Source data:
- - - - - - -

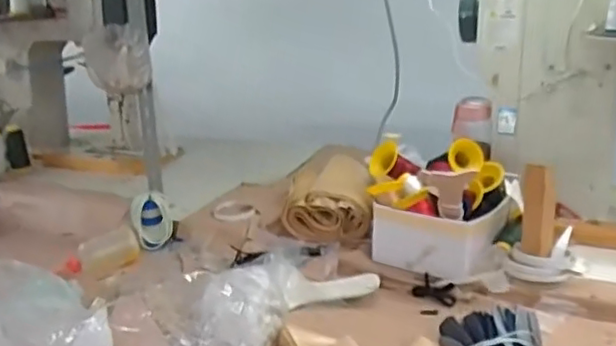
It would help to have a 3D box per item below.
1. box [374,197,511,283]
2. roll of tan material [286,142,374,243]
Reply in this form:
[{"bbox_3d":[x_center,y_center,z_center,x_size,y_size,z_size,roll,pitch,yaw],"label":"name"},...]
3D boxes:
[{"bbox_3d":[0.209,0.091,0.966,0.171,0.090,0.151,11,23,38],"label":"box"},{"bbox_3d":[0.039,0.038,1.117,0.147,0.079,0.236,-2,18,6],"label":"roll of tan material"}]

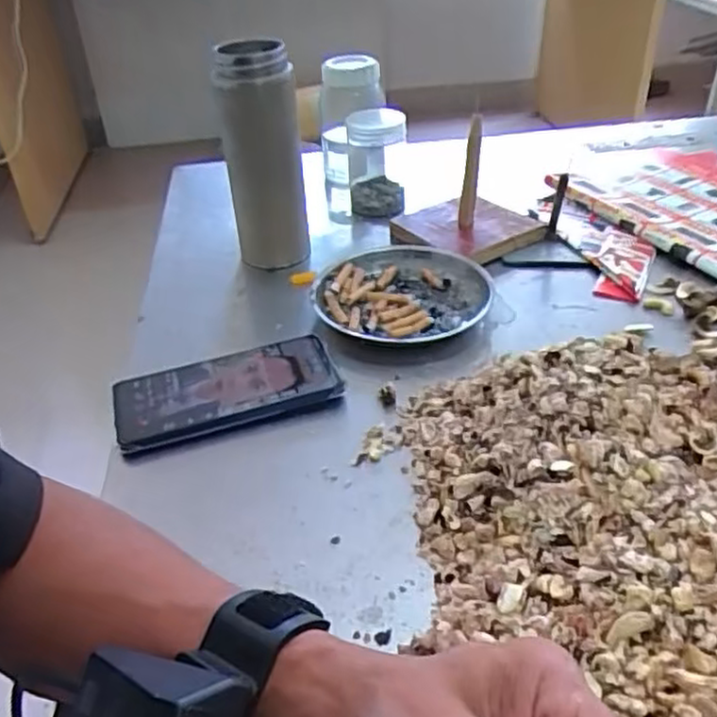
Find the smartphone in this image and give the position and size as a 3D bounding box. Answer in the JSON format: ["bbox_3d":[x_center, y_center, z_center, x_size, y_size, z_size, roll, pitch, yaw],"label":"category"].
[{"bbox_3d":[-0.094,0.023,0.510,0.156,0.014,0.067,-14,37,-14],"label":"smartphone"}]

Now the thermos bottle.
[{"bbox_3d":[-0.083,-0.178,0.618,0.063,0.184,0.065,-10,36,-9],"label":"thermos bottle"}]

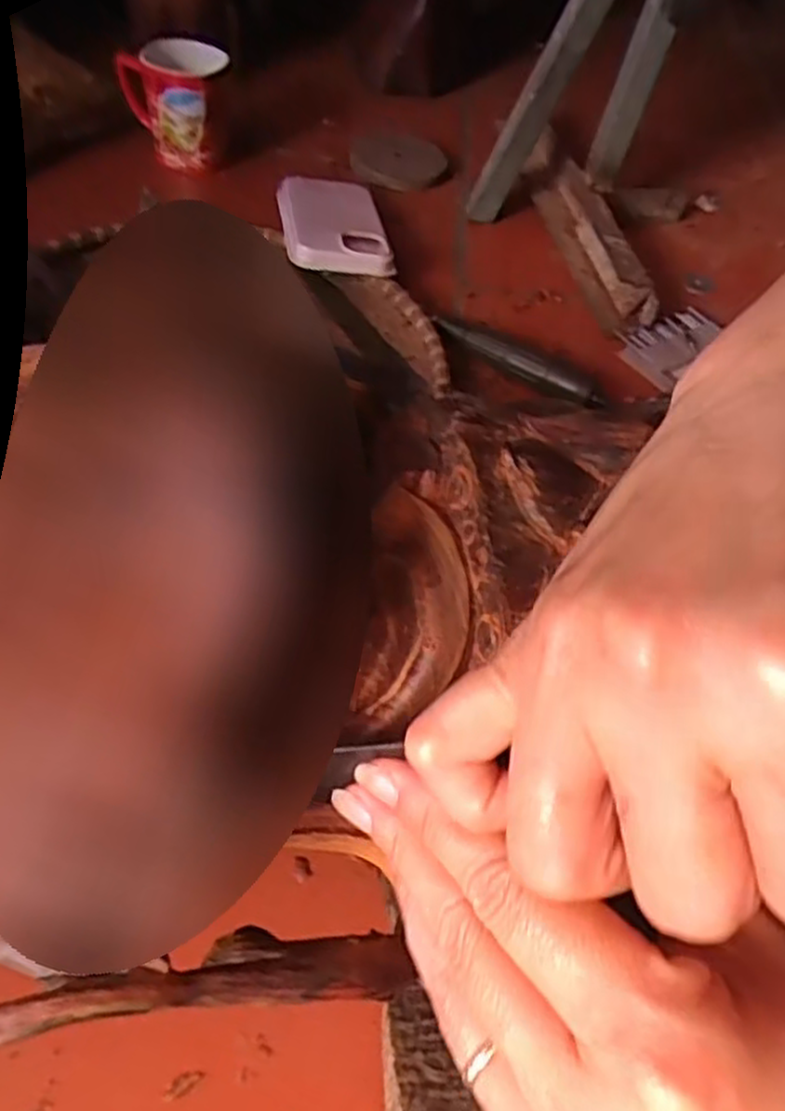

- - - - - - -

▶ [Task prompt] Beginning with the line that contains "Find the smartphone" and ending with the last line of the data, restate each line word for word. Exclude the pictures.

▶ [Answer to this problem]
Find the smartphone in this image and give the position and size as a 3D bounding box. Answer in the JSON format: ["bbox_3d":[x_center, y_center, z_center, x_size, y_size, z_size, roll, pitch, yaw],"label":"category"].
[{"bbox_3d":[-0.094,0.023,0.510,0.156,0.014,0.067,-14,37,-14],"label":"smartphone"}]

Now the thermos bottle.
[{"bbox_3d":[-0.083,-0.178,0.618,0.063,0.184,0.065,-10,36,-9],"label":"thermos bottle"}]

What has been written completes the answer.